NEW YORK (Reuters Health)—Romosozumab improves bone mineral density (BMD) in men with osteoporosis, but safety concerns are holding up its approval in the U.S.
Up to 2 million men in the U.S. have osteoporosis, and up to 13 million have osteopenia, researchers note in a report online June 20 in The Journal of Clinical Endocrinology and Metabolism.1
“One of the big concerns in the osteoporosis world is the very large osteoporosis treatment gap,” Dr. E. Michael Lewiecki of the New Mexico Clinical Research & Osteoporosis Center, Albuquerque, the study’s first author, tells Reuters Health in a telephone interview. “Unfortunately, most people with osteoporosis who are at high risk for fracture are not currently being treated, and the treatment gap is even worse in men than it is in women.”
Dr. Lewiecki and colleagues wanted to know if the effect of the drug on BMD in men would be similar to its effect in earlier trials in women, i.e., the FRAME study, reported in 2016, and the ARCH trial, reported in 2017.

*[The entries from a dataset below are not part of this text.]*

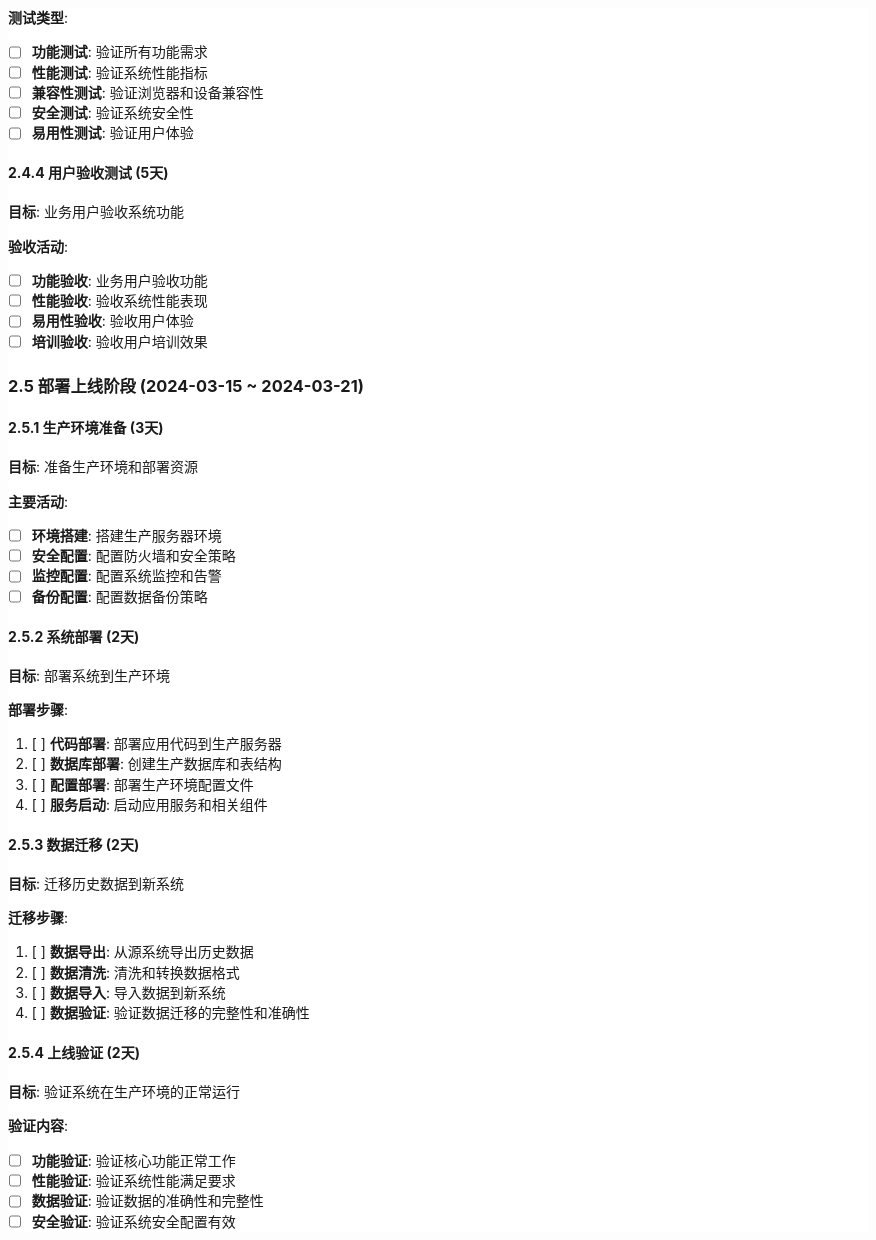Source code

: **测试类型**:
- [ ] **功能测试**: 验证所有功能需求
- [ ] **性能测试**: 验证系统性能指标
- [ ] **兼容性测试**: 验证浏览器和设备兼容性
- [ ] **安全测试**: 验证系统安全性
- [ ] **易用性测试**: 验证用户体验

#### 2.4.4 用户验收测试 (5天)
**目标**: 业务用户验收系统功能

**验收活动**:
- [ ] **功能验收**: 业务用户验收功能
- [ ] **性能验收**: 验收系统性能表现
- [ ] **易用性验收**: 验收用户体验
- [ ] **培训验收**: 验收用户培训效果

### 2.5 部署上线阶段 (2024-03-15 ~ 2024-03-21)

#### 2.5.1 生产环境准备 (3天)
**目标**: 准备生产环境和部署资源

**主要活动**:
- [ ] **环境搭建**: 搭建生产服务器环境
- [ ] **安全配置**: 配置防火墙和安全策略
- [ ] **监控配置**: 配置系统监控和告警
- [ ] **备份配置**: 配置数据备份策略

#### 2.5.2 系统部署 (2天)
**目标**: 部署系统到生产环境

**部署步骤**:
1. [ ] **代码部署**: 部署应用代码到生产服务器
2. [ ] **数据库部署**: 创建生产数据库和表结构
3. [ ] **配置部署**: 部署生产环境配置文件
4. [ ] **服务启动**: 启动应用服务和相关组件

#### 2.5.3 数据迁移 (2天)
**目标**: 迁移历史数据到新系统

**迁移步骤**:
1. [ ] **数据导出**: 从源系统导出历史数据
2. [ ] **数据清洗**: 清洗和转换数据格式
3. [ ] **数据导入**: 导入数据到新系统
4. [ ] **数据验证**: 验证数据迁移的完整性和准确性

#### 2.5.4 上线验证 (2天)
**目标**: 验证系统在生产环境的正常运行

**验证内容**:
- [ ] **功能验证**: 验证核心功能正常工作
- [ ] **性能验证**: 验证系统性能满足要求
- [ ] **数据验证**: 验证数据的准确性和完整性
- [ ] **安全验证**: 验证系统安全配置有效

“If the improvement in bone density with men is similar to what it is in women, then the assumption is that fracture risk is reduced similarly in men as it is in women,” he says.
The 245 men in the study, ages 55–90, all had low baseline BMD and a history of fragility fracture. They were randomly assigned 2:1 to receive 210 mg romosozumab subcutaneously once a month or placebo.

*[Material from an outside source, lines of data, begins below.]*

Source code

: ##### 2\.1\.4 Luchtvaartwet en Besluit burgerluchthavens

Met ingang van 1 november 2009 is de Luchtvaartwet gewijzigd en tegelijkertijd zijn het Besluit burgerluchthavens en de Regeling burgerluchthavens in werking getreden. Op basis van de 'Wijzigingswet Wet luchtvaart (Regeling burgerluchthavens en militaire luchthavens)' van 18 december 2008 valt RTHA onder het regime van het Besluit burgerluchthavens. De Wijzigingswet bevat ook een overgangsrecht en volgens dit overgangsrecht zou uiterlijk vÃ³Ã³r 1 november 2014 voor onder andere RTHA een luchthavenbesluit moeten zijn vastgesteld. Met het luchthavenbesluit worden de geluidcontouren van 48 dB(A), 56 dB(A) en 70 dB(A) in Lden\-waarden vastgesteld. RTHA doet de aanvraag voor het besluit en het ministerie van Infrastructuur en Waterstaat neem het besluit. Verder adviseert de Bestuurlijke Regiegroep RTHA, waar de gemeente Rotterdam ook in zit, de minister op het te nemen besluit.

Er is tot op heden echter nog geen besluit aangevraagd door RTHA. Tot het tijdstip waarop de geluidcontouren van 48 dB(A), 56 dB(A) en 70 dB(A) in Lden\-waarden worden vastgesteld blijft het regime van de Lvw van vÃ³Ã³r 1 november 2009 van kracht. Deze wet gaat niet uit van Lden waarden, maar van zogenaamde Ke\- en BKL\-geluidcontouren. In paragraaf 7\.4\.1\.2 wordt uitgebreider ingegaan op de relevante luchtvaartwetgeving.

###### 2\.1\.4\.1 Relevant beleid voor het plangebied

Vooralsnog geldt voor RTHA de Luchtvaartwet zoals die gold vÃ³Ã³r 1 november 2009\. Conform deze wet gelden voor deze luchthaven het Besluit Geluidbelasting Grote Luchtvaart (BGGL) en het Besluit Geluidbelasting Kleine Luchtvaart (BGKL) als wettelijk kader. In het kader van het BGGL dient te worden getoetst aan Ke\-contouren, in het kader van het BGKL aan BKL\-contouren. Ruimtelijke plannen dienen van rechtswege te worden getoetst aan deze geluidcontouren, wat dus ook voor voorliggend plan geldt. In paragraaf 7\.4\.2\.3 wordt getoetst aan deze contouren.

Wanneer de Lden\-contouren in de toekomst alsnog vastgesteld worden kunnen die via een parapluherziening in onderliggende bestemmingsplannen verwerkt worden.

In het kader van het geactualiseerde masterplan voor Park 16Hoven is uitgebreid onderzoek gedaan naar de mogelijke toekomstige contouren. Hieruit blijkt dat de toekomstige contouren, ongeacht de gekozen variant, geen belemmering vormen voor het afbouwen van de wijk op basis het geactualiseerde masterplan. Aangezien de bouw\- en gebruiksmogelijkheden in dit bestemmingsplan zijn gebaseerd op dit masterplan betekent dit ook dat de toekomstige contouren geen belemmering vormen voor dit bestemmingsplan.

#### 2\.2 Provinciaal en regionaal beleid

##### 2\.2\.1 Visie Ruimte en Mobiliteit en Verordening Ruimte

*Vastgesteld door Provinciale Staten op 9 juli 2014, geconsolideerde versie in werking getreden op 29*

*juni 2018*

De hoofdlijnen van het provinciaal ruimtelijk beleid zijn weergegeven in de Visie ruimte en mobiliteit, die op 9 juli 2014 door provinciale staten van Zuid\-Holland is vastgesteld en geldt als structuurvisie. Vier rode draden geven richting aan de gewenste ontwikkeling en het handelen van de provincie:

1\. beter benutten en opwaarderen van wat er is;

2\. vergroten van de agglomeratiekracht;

Romosozumab binds sclerostin, increasing bone formation and decreasing resorption.
After 12 months of treatment, lumbar spine BMD had increased by 12.1% in patients on active treatment versus 1.1% for those on placebo. Total hip BMD increased 2.5% with romosozumab and declined 0.5% with placebo.

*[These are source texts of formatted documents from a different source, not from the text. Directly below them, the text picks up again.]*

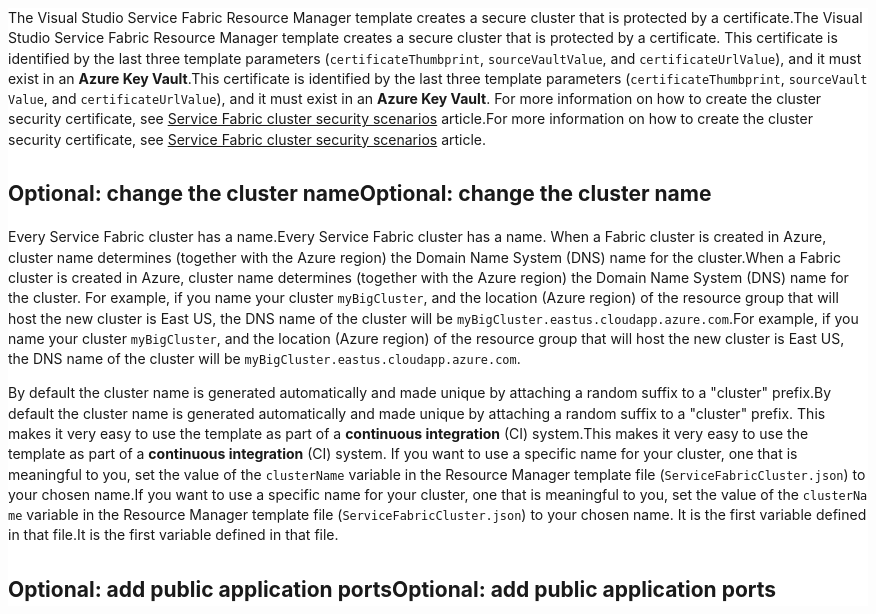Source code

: <span data-ttu-id="1a79a-132">The Visual Studio Service Fabric Resource Manager template creates a secure cluster that is protected by a certificate.</span><span class="sxs-lookup"><span data-stu-id="1a79a-132">The Visual Studio Service Fabric Resource Manager template creates a secure cluster that is protected by a certificate.</span></span> <span data-ttu-id="1a79a-133">This certificate is identified by the last three template parameters (`certificateThumbprint`, `sourceVaultValue`, and `certificateUrlValue`), and it must exist in an **Azure Key Vault**.</span><span class="sxs-lookup"><span data-stu-id="1a79a-133">This certificate is identified by the last three template parameters (`certificateThumbprint`, `sourceVaultValue`, and `certificateUrlValue`), and it must exist in an **Azure Key Vault**.</span></span> <span data-ttu-id="1a79a-134">For more information on how to create the cluster security certificate, see [Service Fabric cluster security scenarios](service-fabric-cluster-security.md#x509-certificates-and-service-fabric) article.</span><span class="sxs-lookup"><span data-stu-id="1a79a-134">For more information on how to create the cluster security certificate, see [Service Fabric cluster security scenarios](service-fabric-cluster-security.md#x509-certificates-and-service-fabric) article.</span></span>

## <a name="optional-change-the-cluster-name"></a><span data-ttu-id="1a79a-135">Optional: change the cluster name</span><span class="sxs-lookup"><span data-stu-id="1a79a-135">Optional: change the cluster name</span></span>
<span data-ttu-id="1a79a-136">Every Service Fabric cluster has a name.</span><span class="sxs-lookup"><span data-stu-id="1a79a-136">Every Service Fabric cluster has a name.</span></span> <span data-ttu-id="1a79a-137">When a Fabric cluster is created in Azure, cluster name determines (together with the Azure region) the Domain Name System (DNS) name for the cluster.</span><span class="sxs-lookup"><span data-stu-id="1a79a-137">When a Fabric cluster is created in Azure, cluster name determines (together with the Azure region) the Domain Name System (DNS) name for the cluster.</span></span> <span data-ttu-id="1a79a-138">For example, if you name your cluster `myBigCluster`, and the location (Azure region) of the resource group that will host the new cluster is East US, the DNS name of the cluster will be `myBigCluster.eastus.cloudapp.azure.com`.</span><span class="sxs-lookup"><span data-stu-id="1a79a-138">For example, if you name your cluster `myBigCluster`, and the location (Azure region) of the resource group that will host the new cluster is East US, the DNS name of the cluster will be `myBigCluster.eastus.cloudapp.azure.com`.</span></span>

<span data-ttu-id="1a79a-139">By default the cluster name is generated automatically and made unique by attaching a random suffix to a "cluster" prefix.</span><span class="sxs-lookup"><span data-stu-id="1a79a-139">By default the cluster name is generated automatically and made unique by attaching a random suffix to a "cluster" prefix.</span></span> <span data-ttu-id="1a79a-140">This makes it very easy to use the template as part of a **continuous integration** (CI) system.</span><span class="sxs-lookup"><span data-stu-id="1a79a-140">This makes it very easy to use the template as part of a **continuous integration** (CI) system.</span></span> <span data-ttu-id="1a79a-141">If you want to use a specific name for your cluster, one that is meaningful to you, set the value of the `clusterName` variable in the Resource Manager template file (`ServiceFabricCluster.json`) to your chosen name.</span><span class="sxs-lookup"><span data-stu-id="1a79a-141">If you want to use a specific name for your cluster, one that is meaningful to you, set the value of the `clusterName` variable in the Resource Manager template file (`ServiceFabricCluster.json`) to your chosen name.</span></span> <span data-ttu-id="1a79a-142">It is the first variable defined in that file.</span><span class="sxs-lookup"><span data-stu-id="1a79a-142">It is the first variable defined in that file.</span></span>

## <a name="optional-add-public-application-ports"></a><span data-ttu-id="1a79a-143">Optional: add public application ports</span><span class="sxs-lookup"><span data-stu-id="1a79a-143">Optional: add public application ports</span></span>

Although adverse events and serious adverse events were similar with romosozumab and placebo, there were eight positively adjudicated cardiovascular serious adverse events in patients on romosozumab (4.9%) vs. two in the placebo group (2.5%).
In 2017, the U.S. Food and Drug Administration rejected Amgen’s application to approve romosozumab, after safety data suggested a link between the drug and cardiovascular adverse events.
The original FRAME study, which compared romosozumab to placebo, had been free of cardiovascular concerns but missed its secondary endpoint of nonvertebral fractures. In the ARCH trial, serious cardiovascular adverse events were observed more often with romosozumab than with alendronate.
“Amgen is carefully analyzing all of the clinical trial data and will submit a letter of response to the FDA sometime this summer, and then the FDA will respond to that and we’ll see what happens,” Dr. Lewiecki says. “It’s too early to speculate on whether it’s going to be approved or exactly what the indications for the treatment will be.”